Pubdate: Fri, 26 Mar 1999
Source: Standard-Times (MA)
Copyright: 1999 The Standard-Times
Contact:  http://www.s-t.com/
Author:  Polly Saltonstall, Standard-Times staff writer

NEW BEDFORD -- The Center for Health and Human Services has reached an
out-of-court settlement in a suit filed by relatives of a patient at the
center's methadone clinic who died of a methadone overdose.

But the center remains under investigation by a handful of state and federal
agencies, including the U.S. Drug Enforcement Administration and the U.S.
attorney, in connection with its methadone operations and other financial
dealings.

The terms of the settlement reached last month in the Bristol County
Superior Court case were sealed and attorneys for the center and for
Marjorie Milosek, administrator of the estate of Sharon L. Newton, would not
comment on the details.

Ms. Newton died March 30, 1995, after receiving two doses of methadone, a
powerful narcotic, in one day, the suit alleged. An in-house investigation
by the center and a subsequent state probe found the nurse manager who
administered the second dose failed to check the clinic's computer system to
determine whether Ms.
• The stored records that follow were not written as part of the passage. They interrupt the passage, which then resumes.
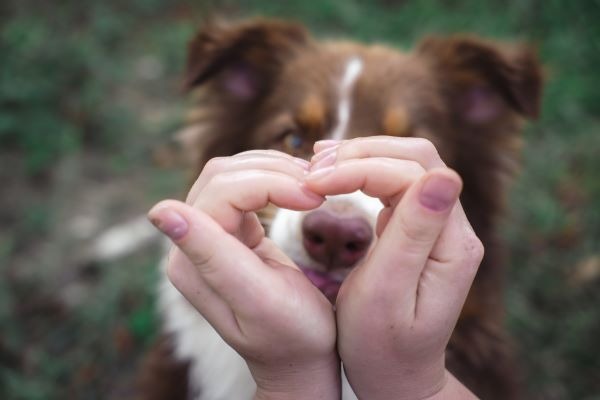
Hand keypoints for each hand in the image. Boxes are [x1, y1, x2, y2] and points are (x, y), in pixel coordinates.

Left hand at [148, 151, 339, 399]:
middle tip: (318, 188)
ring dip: (274, 170)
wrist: (301, 357)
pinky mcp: (231, 232)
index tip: (315, 197)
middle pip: (223, 175)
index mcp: (192, 261)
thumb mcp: (257, 298)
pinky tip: (299, 190)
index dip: (270, 182)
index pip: (222, 191)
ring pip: (234, 174)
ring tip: (313, 187)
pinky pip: (245, 187)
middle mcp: (191, 245)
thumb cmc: (291, 335)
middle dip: (274, 172)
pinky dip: (274, 180)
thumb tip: (158, 210)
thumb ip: (211, 255)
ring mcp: (209, 237)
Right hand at [306, 137, 481, 398]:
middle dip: (362, 153)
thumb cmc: (382, 345)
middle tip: (312, 168)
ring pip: (404, 165)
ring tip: (315, 167)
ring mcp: (437, 226)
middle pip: (416, 158)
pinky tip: (333, 176)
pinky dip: (361, 172)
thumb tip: (444, 176)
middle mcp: (453, 229)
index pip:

Newton had received a previous dose. The nurse
subsequently failed to file a report on the incident, according to court
records. The cause of Ms. Newton's death did not come to light until almost
a year later, when a disgruntled former employee told authorities about that
incident and another involving a nurse at the clinic, who also died of a
methadone overdose, according to reports.

A subsequent investigation of death certificates by The Standard-Times
linked six deaths to methadone use.

Methadone blunts heroin addicts' craving for the street drug and eases the
painful symptoms of heroin withdrawal. Its physiological effects on the
brain are similar to those of heroin, but without the "high" that addicts crave.
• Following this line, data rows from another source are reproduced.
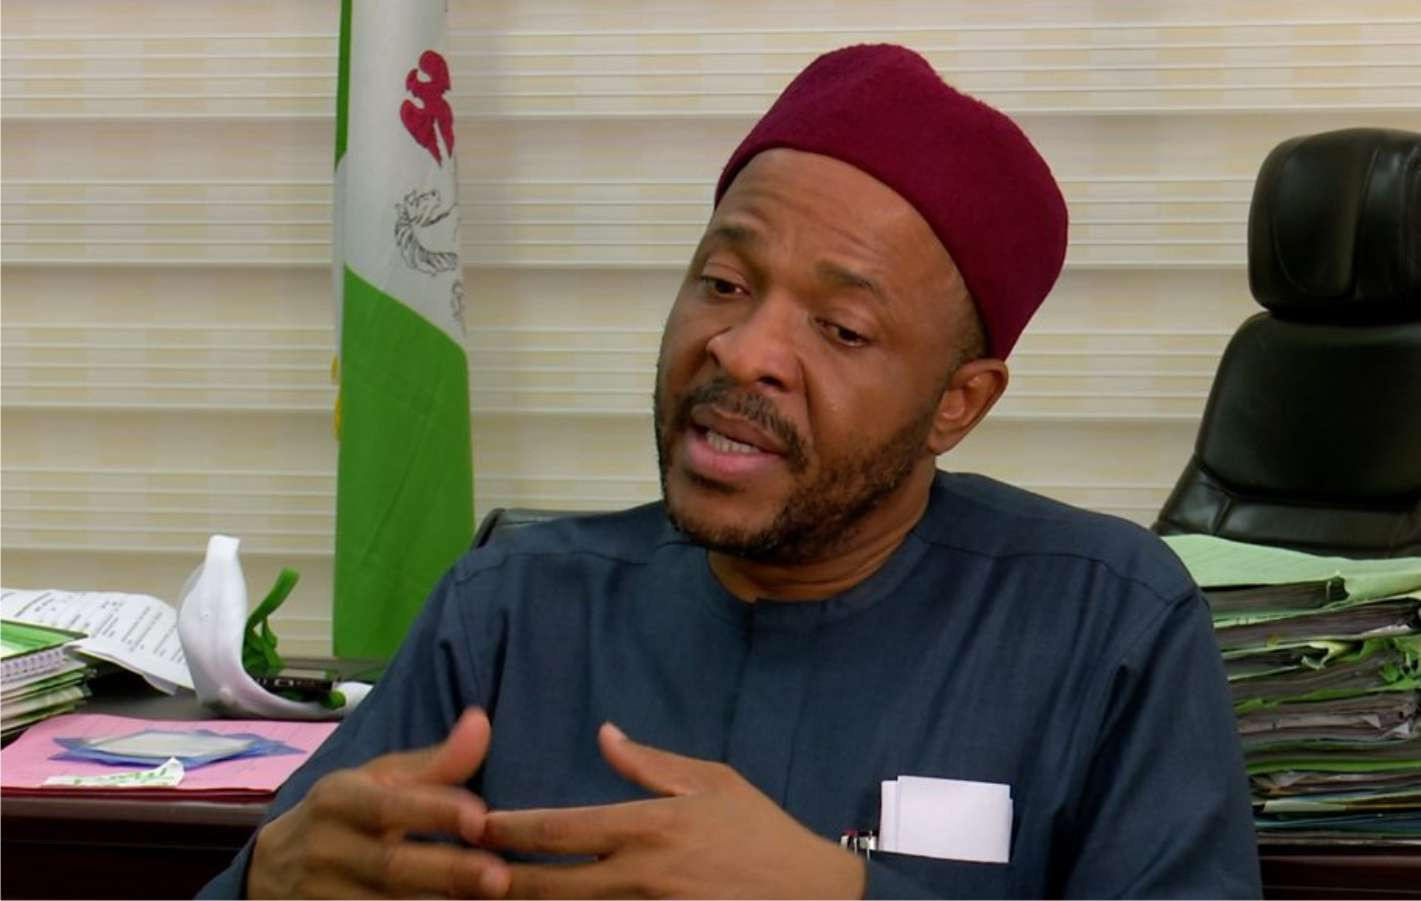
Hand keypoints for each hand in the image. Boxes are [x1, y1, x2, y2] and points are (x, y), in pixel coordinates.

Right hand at [248, 708, 511, 898]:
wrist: (271, 869)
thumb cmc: (345, 814)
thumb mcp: (377, 779)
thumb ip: (435, 762)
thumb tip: (482, 721)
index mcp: (338, 800)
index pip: (389, 806)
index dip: (434, 812)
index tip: (480, 818)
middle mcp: (326, 849)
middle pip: (390, 866)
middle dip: (446, 872)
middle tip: (498, 877)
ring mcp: (321, 894)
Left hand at [480, 723, 864, 898]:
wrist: (812, 897)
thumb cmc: (761, 832)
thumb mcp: (713, 782)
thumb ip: (651, 764)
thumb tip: (605, 735)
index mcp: (648, 827)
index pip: (560, 828)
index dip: (511, 829)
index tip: (476, 825)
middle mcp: (639, 874)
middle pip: (548, 883)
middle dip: (498, 880)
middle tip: (457, 874)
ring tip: (486, 898)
Ms. Newton's mother, Ms. Milosek of Fairhaven, filed the suit in March a
year ago, asking for an unspecified amount of damages. Her attorney, Steven
L. Hoffman of Sugarman and Sugarman of Boston, said the terms of the Feb. 3
agreement prohibit him from discussing it.

Attorney Scott Lang, who represents the center, said the nonprofit
organization's board of directors felt strongly about settling the suit.

"It was clearly a medical error by one of the center's staff members," he
said. "The allegations of methadone-related deaths involving patients at the
center are simply allegations and nothing more. These cases are extremely
difficult to prove. But in this instance the board felt strongly that if
there was the possibility of an amicable agreement, it should be done."